Wednesday, June 25, 2008

Who loves you baby?


In the past three months three guys have told me they can't talk to me anymore because they love me and knowing I am unavailable hurts them too much.

Mind you I have never met any of these guys in person.

Okay a little context, all three of these guys I met in a gay chat room. All of them I have chatted with over an extended period of time. All of them started as just cyber sex buddies but over time we shared bits of our lives with each other. All of them confided in me and me in them - and advise and care/interest in each others lives passed back and forth. I had considered them all friends. All of them I had talked on the phone with at least once. I did harbor fantasies of lust-filled encounters if we ever met. That is the fantasy someone you actually connect with and have passionate intimate sex. I definitely cared for these guys in a brotherly friendly sense.

BUT LOVE?

Now off-line in real life - people just don't fall in love with me. They just don't declare what a kind, sexy sympathetic person I am. Generally I get ignored (sometimes even by my bf). Now the scary part is that I generally view myself as a good judge of character - both on and off-line. All of these guys seemed genuine, stable and decent - accept for one thing - they have invented a deep and painful love with someone they never met.
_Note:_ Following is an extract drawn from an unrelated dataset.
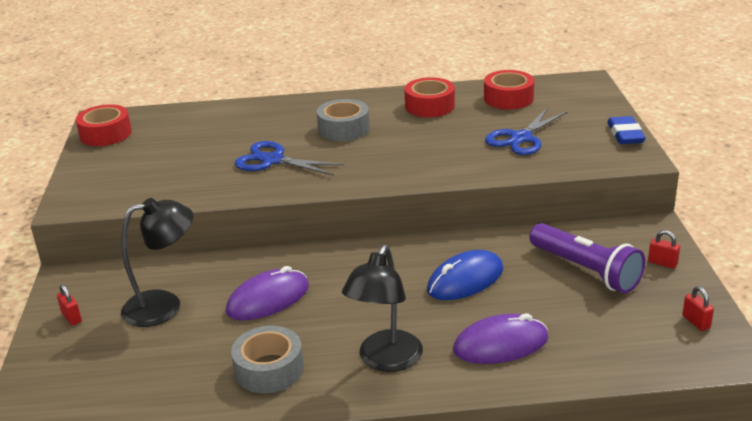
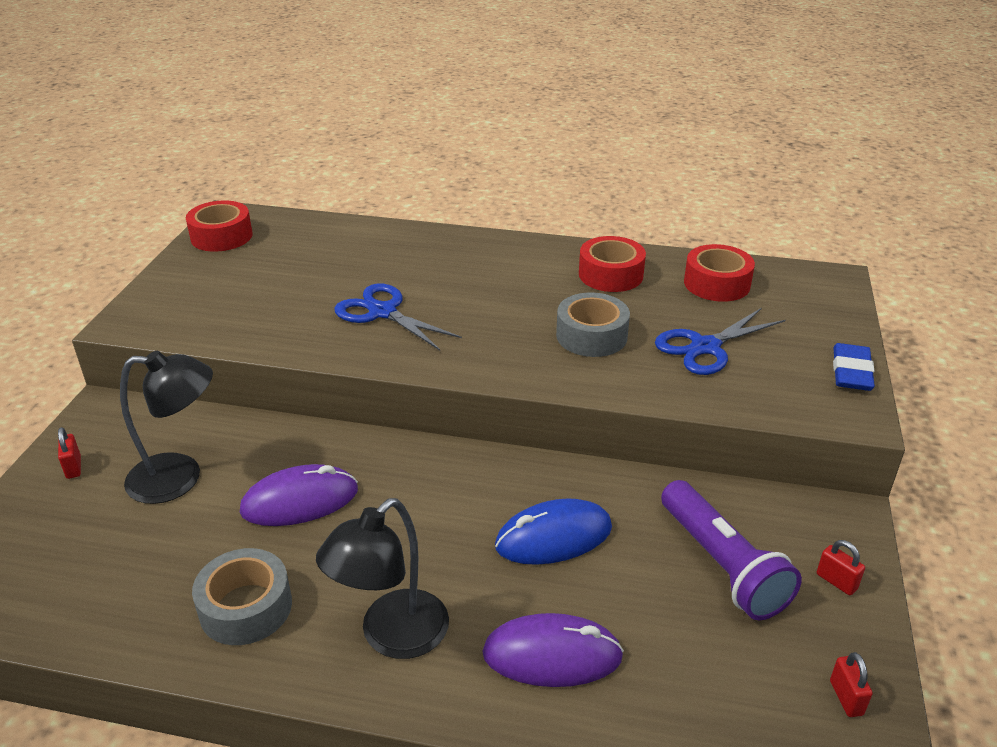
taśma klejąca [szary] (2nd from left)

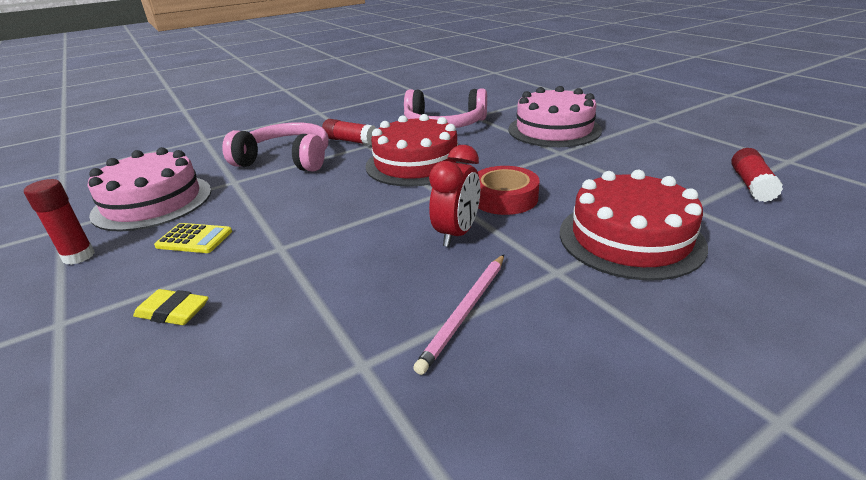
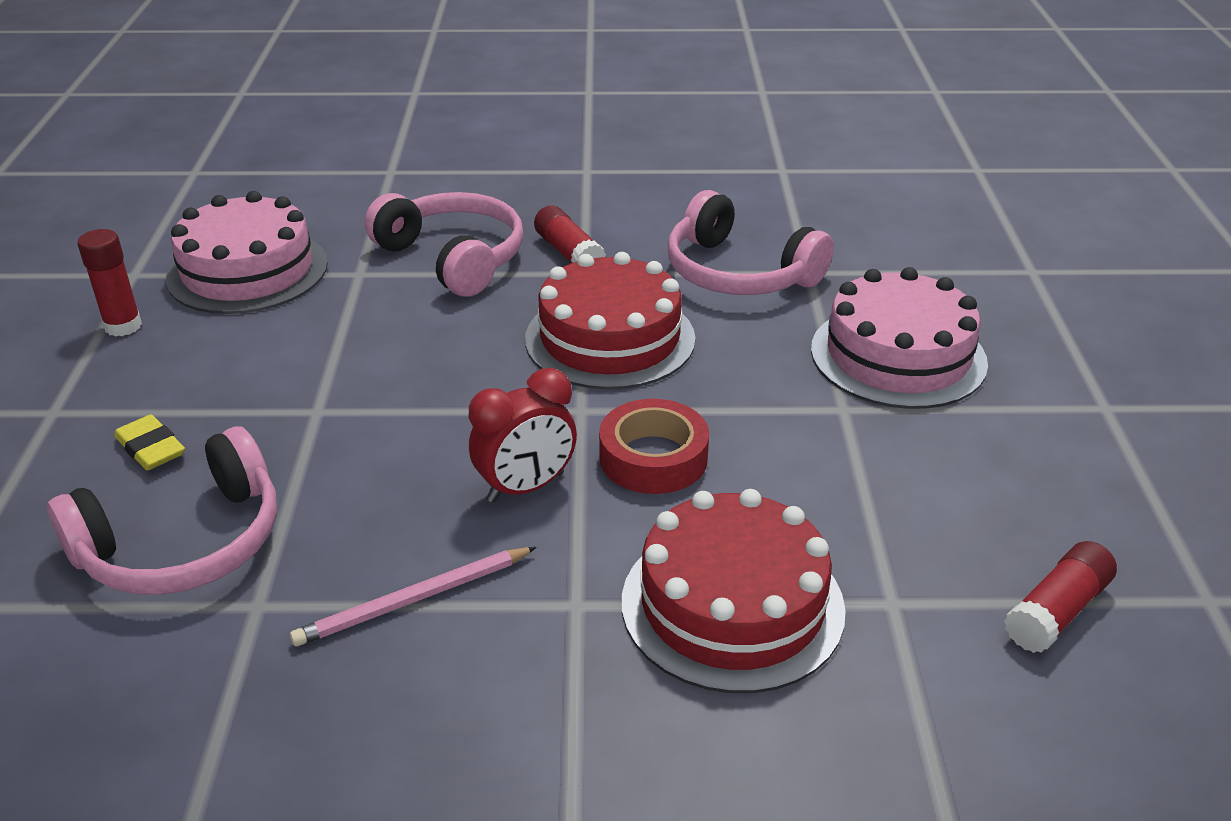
słuchawki [różowy] (1st from left)
kalkulator [żółty]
Now even in my most egotistically moments I would never say that I am that special that I leap off the internet and into a man's heart. You got to question - are people that lonely, or out of touch with reality to fall in love with someone they have met on-line. Call me cynical - but I may lust after someone, I may fantasize about a night of intimacy that fills the void in my own life, but is it just me or is something odd here?